Tuesday, June 28, 2005

Buying the Blahs

Here we go again: Companies who can’t grow their businesses via innovations that excite customers decide to buy other companies that can’t grow their businesses via innovations that excite customers. In this case, I’m referring to the radio industry, which is in the blahs. Listenership is down, advertisers are nervous, stock is soft. According to the Wall St. Journal, a new wave of radio consolidations is heading our way. The rationale? First of all: undervalued assets, therefore cheaper prices. But then the logical question is: If the assets aren’t worth much because the industry is weak, why buy them at all?
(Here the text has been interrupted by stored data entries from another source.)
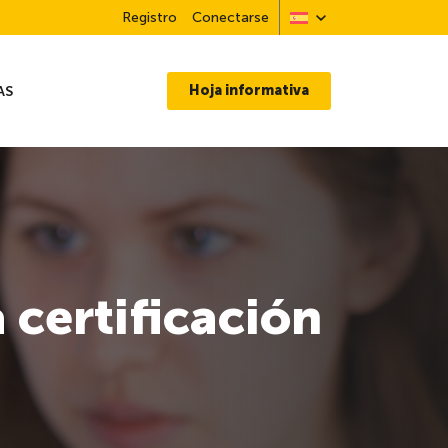
Registro
Conectarse
Hoja informativa
AS
 certificación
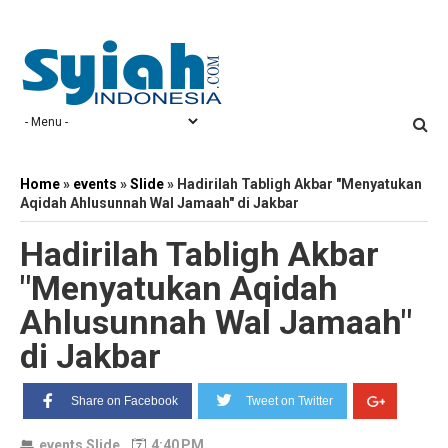
Home
»
events
»
Slide
»
Hadirilah Tabligh Akbar "Menyatukan
Aqidah Ahlusunnah Wal Jamaah" di Jakbar
Hadirilah Tabligh Akbar
"Menyatukan Aqidah
Ahlusunnah Wal Jamaah"
di Jakbar
Share on Facebook
Tweet on Twitter
events
Slide
4:40 PM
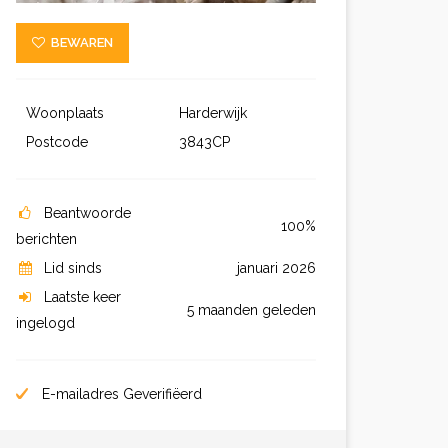
BEWAREN
Woonplaats
Harderwijk
Postcode
3843CP
Beantwoorde
100%
berichten
Lid sinds
januari 2026
Laatste keer
5 maanden geleden
ingelogd
E-mailadres Geverifiëerd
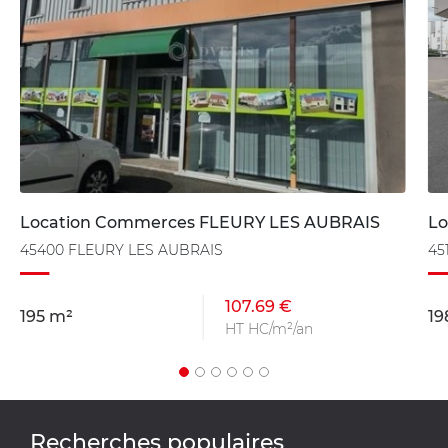
Location Commerces FLEURY LES AUBRAIS
Lo
45400 FLEURY LES AUBRAIS
45
107.69 €
195 m²
19
HT HC/m²/an
Recherches populaires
The official answer is twofold. One, to reduce costs—like having multiple radio stations share facilities and personnel. Two, to improve marketing efficiencies—like giving advertisers opportunities for cross-selling.

But I think there’s a third, unofficial answer, and that’s the one that matters: Other than buying each other, these radio companies don’t know what else to do in order to grow! In this case, the acquisitions represent a myopic, strategy because it doesn’t solve the basic problem. Radio executives are in a world of increasing commoditization of their own making, and their plans for cost-cutting and advertising won’t resuscitate the weaknesses.
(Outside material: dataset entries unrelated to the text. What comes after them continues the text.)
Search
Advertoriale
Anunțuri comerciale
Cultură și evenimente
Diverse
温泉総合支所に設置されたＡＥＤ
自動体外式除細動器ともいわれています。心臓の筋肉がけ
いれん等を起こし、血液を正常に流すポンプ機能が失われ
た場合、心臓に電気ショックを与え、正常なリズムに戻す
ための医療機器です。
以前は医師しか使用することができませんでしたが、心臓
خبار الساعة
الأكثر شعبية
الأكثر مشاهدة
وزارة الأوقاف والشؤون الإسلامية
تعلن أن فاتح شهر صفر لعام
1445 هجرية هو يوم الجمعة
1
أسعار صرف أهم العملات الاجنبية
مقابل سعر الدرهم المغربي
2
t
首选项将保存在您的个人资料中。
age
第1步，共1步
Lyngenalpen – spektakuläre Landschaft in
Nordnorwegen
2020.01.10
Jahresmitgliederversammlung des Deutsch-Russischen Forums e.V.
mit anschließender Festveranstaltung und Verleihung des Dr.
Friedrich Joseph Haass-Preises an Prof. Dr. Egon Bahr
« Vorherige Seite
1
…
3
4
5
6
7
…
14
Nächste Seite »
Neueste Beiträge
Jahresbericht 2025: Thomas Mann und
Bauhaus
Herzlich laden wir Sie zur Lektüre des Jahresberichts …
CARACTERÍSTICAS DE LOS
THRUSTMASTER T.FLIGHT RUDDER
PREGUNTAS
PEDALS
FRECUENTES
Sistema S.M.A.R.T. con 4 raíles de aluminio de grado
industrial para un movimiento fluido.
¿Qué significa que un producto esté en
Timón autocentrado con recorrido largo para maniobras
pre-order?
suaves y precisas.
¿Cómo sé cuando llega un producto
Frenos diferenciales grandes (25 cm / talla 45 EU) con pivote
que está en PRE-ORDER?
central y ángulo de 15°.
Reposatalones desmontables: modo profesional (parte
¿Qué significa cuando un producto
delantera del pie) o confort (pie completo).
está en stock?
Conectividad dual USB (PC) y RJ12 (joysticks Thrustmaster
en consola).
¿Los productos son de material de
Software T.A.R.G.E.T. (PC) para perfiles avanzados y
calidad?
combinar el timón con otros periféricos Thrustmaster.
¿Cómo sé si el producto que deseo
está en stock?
This problem is not new. In 1995, the Gavin, a now-defunct radio rag, interviewed me. Here’s an excerpt of their questions and my responses:

Q: How do you view radio?
A: The problem is that many stations sound alike. That’s the kiss of death in any industry because there are so many competitors screaming for the attention of the consumer that if you’re not seen as different, special and better, then you’re done for. You can get by, but it’s always going to be a struggle.

Q: The challenge is being innovative and new, but people like familiarity and reliability, even in music.
A: I don’t buy the notion that people want the comfortable. People know the comfortable. That’s a problem with market research. If you ask people what they want, they’ll tell you what they know… Market leaders pull the customer to new places, they don’t simply respond to the customer. They take some chances. They don’t always succeed, but they have enough pilots out there that even though they screw up occasionally, overall they turn out winners. People in radio have become hesitant. They wind up creating something that appeals to the least objectionable sector and sounding pretty much the same. That, in turn, doesn’t generate much customer loyalty or identification with a particular station.
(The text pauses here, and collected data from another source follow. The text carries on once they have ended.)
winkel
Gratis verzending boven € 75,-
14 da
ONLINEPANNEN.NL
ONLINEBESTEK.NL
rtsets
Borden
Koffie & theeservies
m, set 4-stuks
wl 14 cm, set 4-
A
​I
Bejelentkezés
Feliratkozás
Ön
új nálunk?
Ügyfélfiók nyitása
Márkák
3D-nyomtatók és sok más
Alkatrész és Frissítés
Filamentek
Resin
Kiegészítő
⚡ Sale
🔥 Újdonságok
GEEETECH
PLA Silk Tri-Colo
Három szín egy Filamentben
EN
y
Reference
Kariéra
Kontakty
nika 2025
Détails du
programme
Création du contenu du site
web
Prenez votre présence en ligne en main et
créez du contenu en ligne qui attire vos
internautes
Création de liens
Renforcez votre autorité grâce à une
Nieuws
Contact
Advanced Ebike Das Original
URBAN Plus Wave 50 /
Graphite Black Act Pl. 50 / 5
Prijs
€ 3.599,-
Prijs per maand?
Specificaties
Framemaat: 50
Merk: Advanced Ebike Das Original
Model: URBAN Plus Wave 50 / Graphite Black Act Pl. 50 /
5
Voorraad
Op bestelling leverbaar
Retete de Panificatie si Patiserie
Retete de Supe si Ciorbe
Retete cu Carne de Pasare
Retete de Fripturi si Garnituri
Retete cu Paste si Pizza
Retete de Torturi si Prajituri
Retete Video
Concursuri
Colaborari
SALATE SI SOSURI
The situation is worse today. With the sizable debt and sunk costs of prior acquisitions, (partially explaining the hideous increase in the number of commercials per hour), coupled with the obsession with conventional market research (which guarantees “me-too” product), and the mass-produced automated playlists (which kills station individuality), radio stations have chosen pseudo-safe, predictable (a.k.a. dull) formats and succeeded in imitating each other perfectly within those formats. Then they wonder why their financials are flat and listeners have little brand loyalty. Meanwhile, entirely new forms of competition—satellite radio, MP3 platforms and mobile players, digital file-sharing, podcasting, and all other permutations of broadband—are vying for listeners’ attention with freewheeling, no-holds-barred innovations that actually turn on customers.

When one dull company buys another dull company to reduce costs, you know that at best, they’ll buy themselves a little time. But you also know that since there’s no real growth strategy, the time they buy won’t be a long time.